[Upgrade to Bubble version 31] Fix for API Connector private parameters and random string generation

Hi everyone,

My name is Mike, and I’m a product manager on the Editor team. We’re releasing a new Bubble version today that includes a few important fixes to improve API reliability and data handling.

In previous versions:

• Private parameters in the API Connector could occasionally read from irrelevant data sources instead of the intended context.

• Random string generation within API calls could sometimes produce identical results when multiple random strings were created in the same call.

With this update, we’ve fixed both issues:

• Private parameters in the API Connector now correctly reference only the relevant data context.

• Each call to generate a random string inside an API call will now reliably produce a unique value.

These changes improve both data integrity and security when using the API Connector, so we recommend upgrading .You can upgrade to the latest version in Settings > Versions.

As always, we welcome your feedback.
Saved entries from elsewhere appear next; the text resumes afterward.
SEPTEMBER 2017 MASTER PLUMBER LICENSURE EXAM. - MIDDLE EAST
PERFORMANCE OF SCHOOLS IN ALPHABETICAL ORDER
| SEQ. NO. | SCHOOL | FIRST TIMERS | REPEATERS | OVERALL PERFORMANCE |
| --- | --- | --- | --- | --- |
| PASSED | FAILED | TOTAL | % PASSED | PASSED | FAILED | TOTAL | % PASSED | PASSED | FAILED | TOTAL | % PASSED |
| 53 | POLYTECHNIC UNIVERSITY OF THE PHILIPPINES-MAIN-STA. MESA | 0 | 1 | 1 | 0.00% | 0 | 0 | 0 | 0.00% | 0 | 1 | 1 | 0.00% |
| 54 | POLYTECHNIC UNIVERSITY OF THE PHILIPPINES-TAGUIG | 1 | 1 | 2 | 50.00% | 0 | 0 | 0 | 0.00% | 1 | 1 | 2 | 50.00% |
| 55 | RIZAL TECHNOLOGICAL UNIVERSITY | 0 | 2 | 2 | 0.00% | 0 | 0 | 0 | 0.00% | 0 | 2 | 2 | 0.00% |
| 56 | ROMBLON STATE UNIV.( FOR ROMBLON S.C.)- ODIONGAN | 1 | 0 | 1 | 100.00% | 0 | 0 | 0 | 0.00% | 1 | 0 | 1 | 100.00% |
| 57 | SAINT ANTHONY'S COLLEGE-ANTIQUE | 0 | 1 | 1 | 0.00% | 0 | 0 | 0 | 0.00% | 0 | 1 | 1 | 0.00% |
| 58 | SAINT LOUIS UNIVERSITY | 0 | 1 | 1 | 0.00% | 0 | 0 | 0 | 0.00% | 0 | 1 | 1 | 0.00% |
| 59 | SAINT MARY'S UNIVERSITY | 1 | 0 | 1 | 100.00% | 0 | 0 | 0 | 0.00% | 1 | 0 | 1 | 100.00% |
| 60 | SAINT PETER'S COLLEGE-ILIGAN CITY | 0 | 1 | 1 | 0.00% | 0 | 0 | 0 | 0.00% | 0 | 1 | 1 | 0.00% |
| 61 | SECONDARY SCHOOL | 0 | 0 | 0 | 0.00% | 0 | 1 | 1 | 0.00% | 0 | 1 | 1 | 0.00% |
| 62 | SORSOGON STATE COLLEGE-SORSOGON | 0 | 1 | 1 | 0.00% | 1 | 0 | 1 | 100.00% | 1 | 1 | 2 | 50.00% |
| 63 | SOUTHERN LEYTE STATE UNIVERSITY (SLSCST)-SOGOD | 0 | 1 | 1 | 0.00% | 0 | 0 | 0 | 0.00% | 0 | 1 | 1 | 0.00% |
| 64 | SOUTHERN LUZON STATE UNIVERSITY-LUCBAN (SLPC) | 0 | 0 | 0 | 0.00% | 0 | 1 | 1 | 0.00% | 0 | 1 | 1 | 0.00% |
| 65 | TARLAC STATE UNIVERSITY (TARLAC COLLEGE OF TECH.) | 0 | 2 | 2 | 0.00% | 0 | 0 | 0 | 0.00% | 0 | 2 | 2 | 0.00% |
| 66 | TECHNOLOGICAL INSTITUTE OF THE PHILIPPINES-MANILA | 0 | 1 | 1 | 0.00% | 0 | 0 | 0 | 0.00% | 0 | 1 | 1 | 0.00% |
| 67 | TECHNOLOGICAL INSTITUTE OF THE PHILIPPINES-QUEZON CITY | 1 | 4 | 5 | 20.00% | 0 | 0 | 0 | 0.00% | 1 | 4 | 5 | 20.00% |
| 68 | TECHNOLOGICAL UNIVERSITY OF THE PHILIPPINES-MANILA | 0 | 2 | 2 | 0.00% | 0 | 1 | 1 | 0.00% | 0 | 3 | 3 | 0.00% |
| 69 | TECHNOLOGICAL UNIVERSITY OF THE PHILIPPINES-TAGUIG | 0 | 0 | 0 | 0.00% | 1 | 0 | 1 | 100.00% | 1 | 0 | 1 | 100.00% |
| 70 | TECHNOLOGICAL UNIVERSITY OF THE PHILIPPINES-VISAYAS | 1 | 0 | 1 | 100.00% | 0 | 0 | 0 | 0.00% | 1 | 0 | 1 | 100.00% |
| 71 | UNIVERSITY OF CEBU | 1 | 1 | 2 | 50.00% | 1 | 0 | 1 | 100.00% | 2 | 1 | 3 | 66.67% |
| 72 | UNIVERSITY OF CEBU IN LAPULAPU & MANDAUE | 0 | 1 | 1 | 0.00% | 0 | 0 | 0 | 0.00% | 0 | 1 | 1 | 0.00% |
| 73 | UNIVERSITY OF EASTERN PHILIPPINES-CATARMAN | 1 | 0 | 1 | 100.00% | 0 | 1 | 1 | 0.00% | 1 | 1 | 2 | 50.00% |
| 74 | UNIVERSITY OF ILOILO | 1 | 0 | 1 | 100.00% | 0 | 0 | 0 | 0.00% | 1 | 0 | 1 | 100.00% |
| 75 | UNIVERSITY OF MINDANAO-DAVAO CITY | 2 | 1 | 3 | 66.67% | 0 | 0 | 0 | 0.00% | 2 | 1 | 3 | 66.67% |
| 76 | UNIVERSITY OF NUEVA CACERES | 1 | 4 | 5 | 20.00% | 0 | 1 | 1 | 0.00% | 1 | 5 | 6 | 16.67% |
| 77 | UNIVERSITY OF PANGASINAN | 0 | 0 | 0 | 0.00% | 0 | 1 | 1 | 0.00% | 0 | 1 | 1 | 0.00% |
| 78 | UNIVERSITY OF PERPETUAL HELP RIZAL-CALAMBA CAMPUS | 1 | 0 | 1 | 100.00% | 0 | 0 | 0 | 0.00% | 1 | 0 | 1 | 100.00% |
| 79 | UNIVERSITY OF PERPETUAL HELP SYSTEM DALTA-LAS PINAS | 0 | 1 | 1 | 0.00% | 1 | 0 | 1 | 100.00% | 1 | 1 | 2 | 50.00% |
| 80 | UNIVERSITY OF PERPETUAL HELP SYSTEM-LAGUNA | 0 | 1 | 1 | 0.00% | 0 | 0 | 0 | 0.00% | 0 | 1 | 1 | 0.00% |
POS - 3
Thanks for building on Bubble!

Mike

Will this break current incomming webhooks that are currrently working and have been working for years.

It would only impact API calls made using the API Connector.

Thanks for your answer. That helps!

Can you make a feature to turn auto-save off! It’s so laggy. It’s literally as simple as adding a button that puts - &issues_off=true - or something-or-rather in the url so that you can just manually save your work. Pretty unbareable the api connector with it refreshing after typing a single word.

You should report this as a bug instead

Thanks for these updates, but can I clarify why is this a new Bubble version? Based on the updates you have mentioned, doesn’t feel like it’s a breaking change.

Can you please share some highlights on that?

Yes it it and you can see how this was causing issue here Critical API Workflow Bug- Not Passing Tokens Fetched

Are you still using math.random() or an actually cryptographically secure random value?

Also, is it OK to jump up multiple versions? For example, from 29 to 31? What even happens if you never upgrade, do they eventually automatically get applied?

Thanks @mike.alvarez.

Can you give an example? A private parameter isn’t dynamic data, so how could it reference irrelevant data?

Previously if you had a parameter, and had an expression for it in a workflow action, then made it private, it would still inherit the expression’s value and that expression would still be evaluated rather than using the private value.

Ouch D: I did not know that, thankfully it’s fixed because that’s a huge privacy concern for API calls

Less than you might think, it didn’t ‘expose’ the the private value or anything like that.

More breaking API calls then a privacy issue. That would have been a bitch to troubleshoot.

@ihsanzainal84 @georgecollier It’s a potential privacy issue because it could potentially mean one user has access to another user’s information - can be really impactful if it’s connected to a payment or wallet api, for instance.

Only if they already have access via privacy rules

The question is, if the upgrade will brake something in the API connectors. I’m a bit afraid….

Does it also fix the issue when the passed parameter used in conditions fails randomly?

Isn’t it possible to upgrade on a test version, check if anything broken, then downgrade back if it did?